_Study text:_
* * * * * * * * *

Tech News

Data Center Cooling. The Unseen Crisis of the 1, 100 Chip

AI chip manufacturers have introduced a silent crisis into the heart of the data center: heat. A single modern GPU or CPU package used for AI training can draw over 1,100 Watts of power, concentrating a massive thermal load into a space that traditional air-cooling systems were never designed to handle. For the 200 MW AI Factory, the cooling solution is no longer a secondary infrastructure concern; it dictates the entire facility’s architecture, cost, and ultimately, its viability.

A complete cooling solution for an AI Factory is a complex, multi-layered system that moves heat from the silicon to the rack, and finally out of the building.

Traditional Air Cooling: The Foundation

While liquid cooling is the future, nearly all AI factories still rely on core air-handling infrastructure for facility cooling, especially for networking and storage equipment.

The Chilled Water Plant: The Facility Backbone

The chilled water plant provides the necessary “cold” medium for the CRAH units and the liquid cooling systems. It is the heart of the facility-level cooling loop.

* * * * * * * * *

_Supplied entries:_
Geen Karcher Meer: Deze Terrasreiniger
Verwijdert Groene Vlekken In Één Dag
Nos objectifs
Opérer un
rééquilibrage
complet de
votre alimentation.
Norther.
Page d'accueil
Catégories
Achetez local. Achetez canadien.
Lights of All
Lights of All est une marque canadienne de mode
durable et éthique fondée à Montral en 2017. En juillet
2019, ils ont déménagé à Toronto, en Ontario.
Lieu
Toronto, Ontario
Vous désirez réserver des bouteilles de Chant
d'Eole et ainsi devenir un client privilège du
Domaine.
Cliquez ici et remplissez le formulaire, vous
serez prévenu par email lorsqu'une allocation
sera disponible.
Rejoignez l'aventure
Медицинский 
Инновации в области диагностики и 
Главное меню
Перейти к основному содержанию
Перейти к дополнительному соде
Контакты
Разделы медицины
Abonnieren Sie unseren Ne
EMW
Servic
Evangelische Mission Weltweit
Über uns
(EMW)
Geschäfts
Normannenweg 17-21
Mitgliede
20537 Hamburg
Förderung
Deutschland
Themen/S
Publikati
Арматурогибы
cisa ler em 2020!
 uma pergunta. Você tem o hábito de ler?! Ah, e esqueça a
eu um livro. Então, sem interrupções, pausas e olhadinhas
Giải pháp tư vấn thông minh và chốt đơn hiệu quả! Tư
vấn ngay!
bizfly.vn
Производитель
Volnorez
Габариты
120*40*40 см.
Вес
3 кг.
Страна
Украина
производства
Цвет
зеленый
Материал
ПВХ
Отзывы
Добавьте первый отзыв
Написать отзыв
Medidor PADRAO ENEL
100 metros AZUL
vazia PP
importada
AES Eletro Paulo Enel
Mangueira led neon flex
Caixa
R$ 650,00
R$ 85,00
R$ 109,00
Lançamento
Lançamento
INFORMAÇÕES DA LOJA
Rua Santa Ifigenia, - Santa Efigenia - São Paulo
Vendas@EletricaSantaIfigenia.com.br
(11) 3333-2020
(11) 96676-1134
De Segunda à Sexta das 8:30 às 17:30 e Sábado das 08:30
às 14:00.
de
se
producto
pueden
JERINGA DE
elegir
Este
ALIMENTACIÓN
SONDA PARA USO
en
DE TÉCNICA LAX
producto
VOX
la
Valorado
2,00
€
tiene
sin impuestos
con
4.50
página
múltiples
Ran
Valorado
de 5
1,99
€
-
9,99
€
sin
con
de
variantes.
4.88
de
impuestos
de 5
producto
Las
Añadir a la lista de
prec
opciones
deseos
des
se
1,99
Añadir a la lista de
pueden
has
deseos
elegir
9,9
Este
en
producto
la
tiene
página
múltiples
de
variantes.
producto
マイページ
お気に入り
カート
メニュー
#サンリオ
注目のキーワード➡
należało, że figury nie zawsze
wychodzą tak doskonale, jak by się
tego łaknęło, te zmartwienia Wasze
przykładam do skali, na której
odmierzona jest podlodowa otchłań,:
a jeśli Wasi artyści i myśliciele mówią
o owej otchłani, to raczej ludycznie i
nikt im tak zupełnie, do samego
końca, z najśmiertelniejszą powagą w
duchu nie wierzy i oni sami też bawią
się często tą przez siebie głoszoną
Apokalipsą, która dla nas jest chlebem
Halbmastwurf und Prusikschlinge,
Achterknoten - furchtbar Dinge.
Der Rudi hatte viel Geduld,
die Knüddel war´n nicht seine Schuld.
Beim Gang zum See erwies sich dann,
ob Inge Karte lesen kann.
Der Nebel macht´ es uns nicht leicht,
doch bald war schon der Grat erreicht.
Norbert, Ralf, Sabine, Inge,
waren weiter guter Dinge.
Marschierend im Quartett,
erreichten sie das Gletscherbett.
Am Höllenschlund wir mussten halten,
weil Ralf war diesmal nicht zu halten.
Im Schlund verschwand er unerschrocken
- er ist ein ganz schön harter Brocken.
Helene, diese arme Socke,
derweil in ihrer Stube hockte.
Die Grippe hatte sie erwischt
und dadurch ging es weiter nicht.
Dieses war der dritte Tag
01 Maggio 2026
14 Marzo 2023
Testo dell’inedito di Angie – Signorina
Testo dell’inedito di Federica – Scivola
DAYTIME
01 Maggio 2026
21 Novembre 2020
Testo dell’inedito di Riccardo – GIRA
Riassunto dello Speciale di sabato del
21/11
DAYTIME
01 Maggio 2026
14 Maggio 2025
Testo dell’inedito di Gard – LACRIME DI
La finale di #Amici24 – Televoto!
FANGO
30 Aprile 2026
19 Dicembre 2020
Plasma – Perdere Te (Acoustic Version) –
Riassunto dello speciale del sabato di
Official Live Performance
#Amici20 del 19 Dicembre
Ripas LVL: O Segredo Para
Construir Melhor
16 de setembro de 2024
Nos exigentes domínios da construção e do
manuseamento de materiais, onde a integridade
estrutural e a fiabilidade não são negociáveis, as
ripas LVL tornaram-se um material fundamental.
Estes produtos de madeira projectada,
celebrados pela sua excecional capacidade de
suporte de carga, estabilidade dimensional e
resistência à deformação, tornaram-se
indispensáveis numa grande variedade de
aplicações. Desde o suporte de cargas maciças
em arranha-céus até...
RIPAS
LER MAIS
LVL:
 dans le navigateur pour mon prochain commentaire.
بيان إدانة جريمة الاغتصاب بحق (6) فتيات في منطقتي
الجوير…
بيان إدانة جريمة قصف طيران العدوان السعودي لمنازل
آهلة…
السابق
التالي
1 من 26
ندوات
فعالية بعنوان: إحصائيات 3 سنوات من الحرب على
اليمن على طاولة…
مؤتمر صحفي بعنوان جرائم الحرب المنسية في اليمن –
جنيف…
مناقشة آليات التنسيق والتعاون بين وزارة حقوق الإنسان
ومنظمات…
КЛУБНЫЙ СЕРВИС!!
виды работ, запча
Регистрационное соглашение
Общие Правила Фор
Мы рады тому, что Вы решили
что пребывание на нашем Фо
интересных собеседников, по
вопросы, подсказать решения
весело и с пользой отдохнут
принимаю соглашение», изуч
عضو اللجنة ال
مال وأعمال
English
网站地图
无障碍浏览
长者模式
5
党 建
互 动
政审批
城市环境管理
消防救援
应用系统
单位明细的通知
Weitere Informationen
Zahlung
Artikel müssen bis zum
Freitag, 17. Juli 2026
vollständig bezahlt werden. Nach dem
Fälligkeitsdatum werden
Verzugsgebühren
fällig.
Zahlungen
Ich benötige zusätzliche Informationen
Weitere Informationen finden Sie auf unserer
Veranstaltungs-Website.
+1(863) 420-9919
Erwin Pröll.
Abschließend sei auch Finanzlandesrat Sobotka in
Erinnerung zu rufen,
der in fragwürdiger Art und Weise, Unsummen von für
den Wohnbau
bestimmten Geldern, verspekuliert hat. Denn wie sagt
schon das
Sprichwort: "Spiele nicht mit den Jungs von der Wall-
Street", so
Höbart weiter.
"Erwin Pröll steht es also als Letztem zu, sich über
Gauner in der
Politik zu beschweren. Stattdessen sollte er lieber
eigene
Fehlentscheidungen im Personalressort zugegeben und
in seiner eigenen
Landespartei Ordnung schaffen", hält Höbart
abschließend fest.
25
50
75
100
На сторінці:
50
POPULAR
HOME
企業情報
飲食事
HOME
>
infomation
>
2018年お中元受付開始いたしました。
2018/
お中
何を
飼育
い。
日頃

* * * * * * * * *

_Work to complete:_
Decide whether each statement agrees with the cooling article, and support each yes or no with the deciding words from the article, quoted exactly. 1. One AI chip package can draw more than 1,100 Watts. 2. AI factories have entirely replaced air-handling infrastructure with liquid cooling. 3. The chilled water plant supplies its cold medium only to the CRAH units. Use only the cooling article, not the entries, to answer.

_Result:_
1. Yes: "A single modern GPU or CPU package used for AI training can draw over 1,100 Watts of power"
2. No: "nearly all AI factories still rely on core air-handling infrastructure for facility cooling"
3. No: "The chilled water plant provides the necessary “cold” medium for the CRAH units and the liquid cooling systems."